The information in question was sealed. Moreover, there was a protective order in place, prohibiting release of “information that must be protected to safeguard the competitive process, including source selection information, proprietary information, and confidential information.”
The Court explained that protective orders are common in bid protest cases, as the record contains proprietary information relating to the bidder’s business practices, pricing structures and other confidential information.
Oak Ridge Associated Universities (Oak Ridge) sought to prevent Nevada Regents from accessing all of the requested information. Oak Ridge also asked the Court to redact certain material from the record. The Court agreed to review this case and render a final decision.
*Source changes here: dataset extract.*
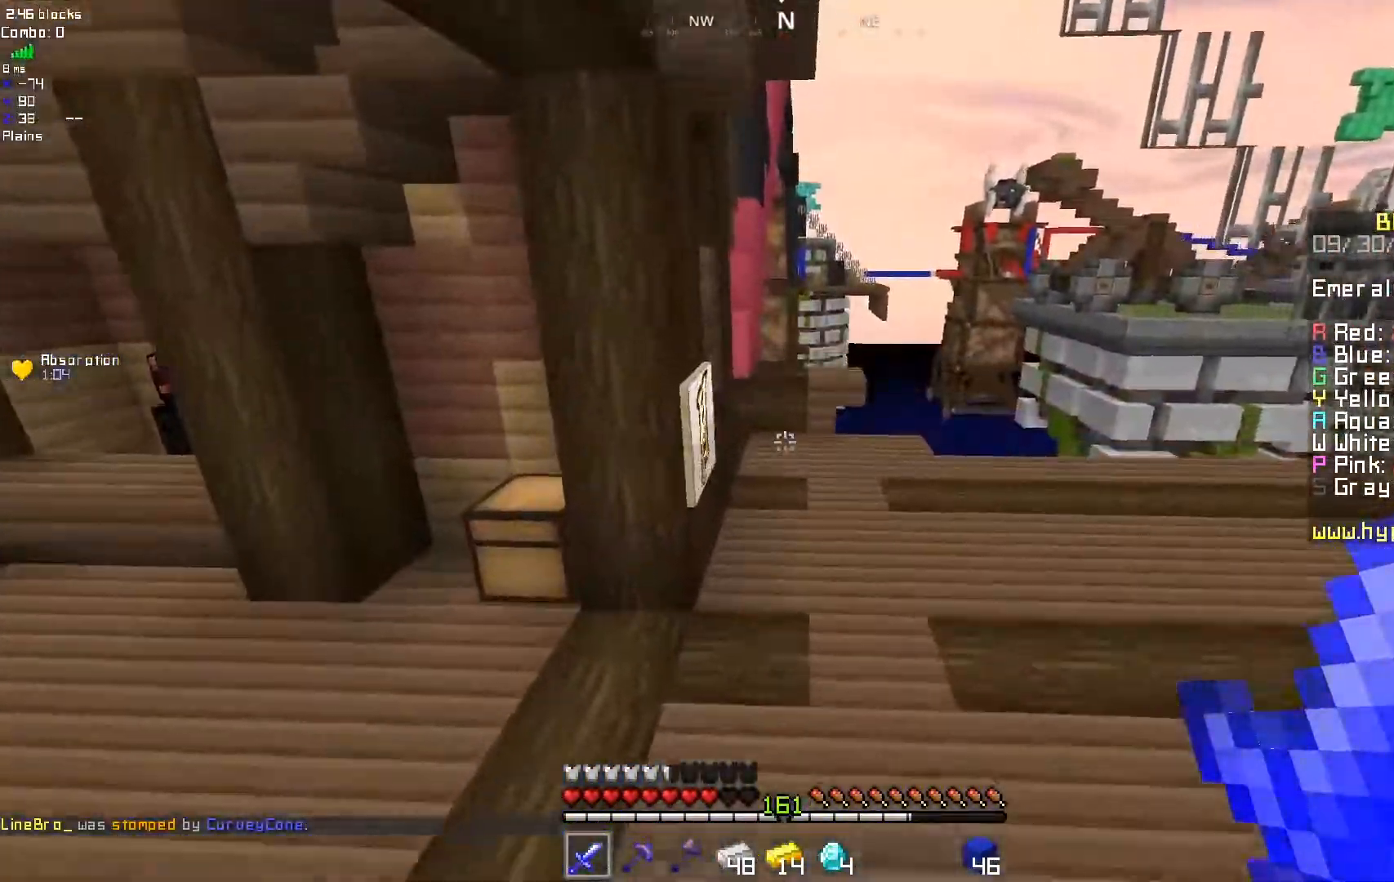
{"keys": ["d"], "mouse": ["left"], "events": [[150, "d", "down"], [350, "mouse_left", "down"]]}
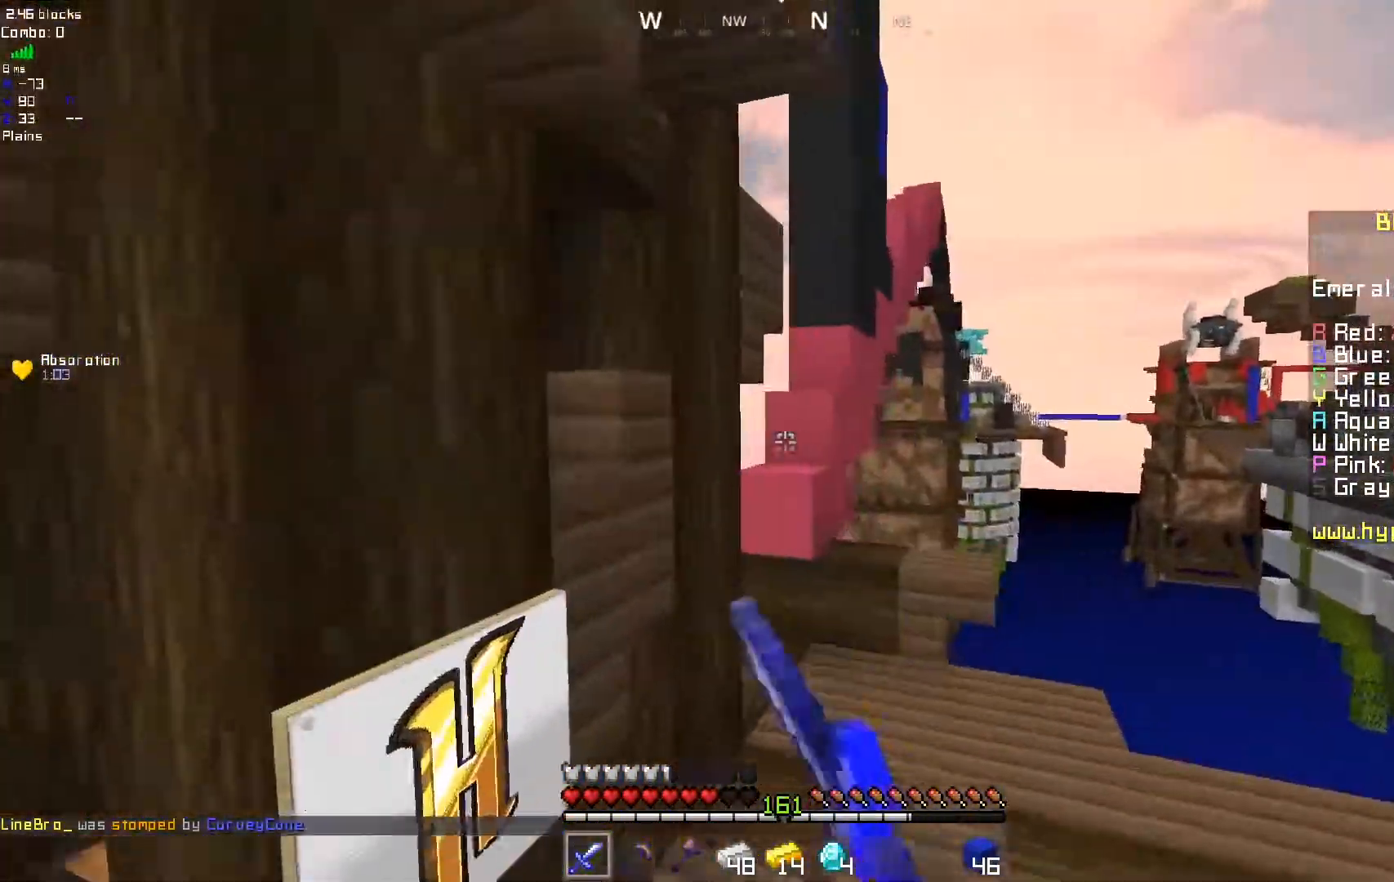
{"keys": ["d"], "mouse": [], "events": [[17, "d", "up"], [150, "mouse_left", "up"], [267, "mouse_right", "down"], [367, "d", "down"], [450, "mouse_right", "up"]]}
Legal Analysis of the Protective Order
Oak Ridge contended that sealing and redaction was necessary under 5 U.S.C. 552(b)(4). This section safeguards “trade secrets and commercial or financial information obtained from a person and is privileged or confidential.” Oak Ridge argued that, without redaction, their “proprietary and confidential trade secret information” would be released. Oak Ridge would suffer a competitive disadvantage.
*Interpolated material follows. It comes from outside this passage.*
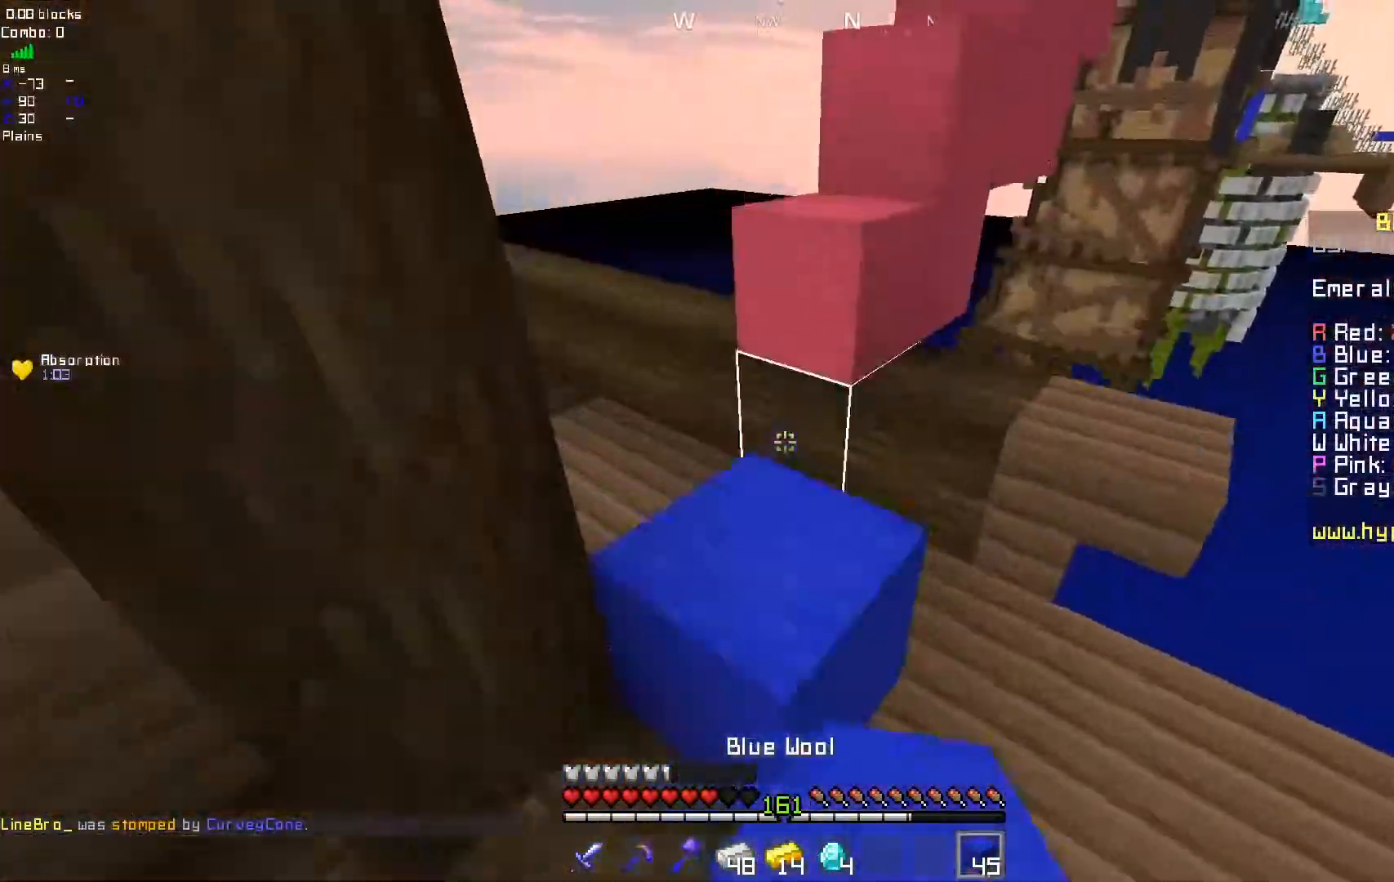
{"keys": ["d"], "mouse": [], "events": [[117, "d", "up"], [333, "d", "down"]]}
After reviewing the arguments from both parties as well as evidence on the record, the Court determined that “very few of the requested redactions concern information that could be meaningfully described as proprietary or as embodying trade secrets.”
Concerning references to the use of part-time employees, the Court underlined that such references are not generally redacted. The use of part-time employees was such a commonly discussed topic in bid proposals that it did not seem proprietary to the Court. Though the Court did note that how Oak Ridge utilized part-time workers was protected and should be redacted.
On the other hand, the Court determined that the number of full-time employees proposed by Oak Ridge to in its bid should be redacted. Revealing such information could impact Oak Ridge negatively. Moreover, the redaction of such information would not impair a third party’s ability to read and understand the judgment.
Lastly, the Court considered Oak Ridge’s request to redact information concerning their billing decisions. The Court stated (emphasis in original): “how a contractor bills the government, under government-provided line items, does not reveal anything about how the contractor performs the required work.” As a result, information concerning Oak Ridge’s billing decisions should not be redacted.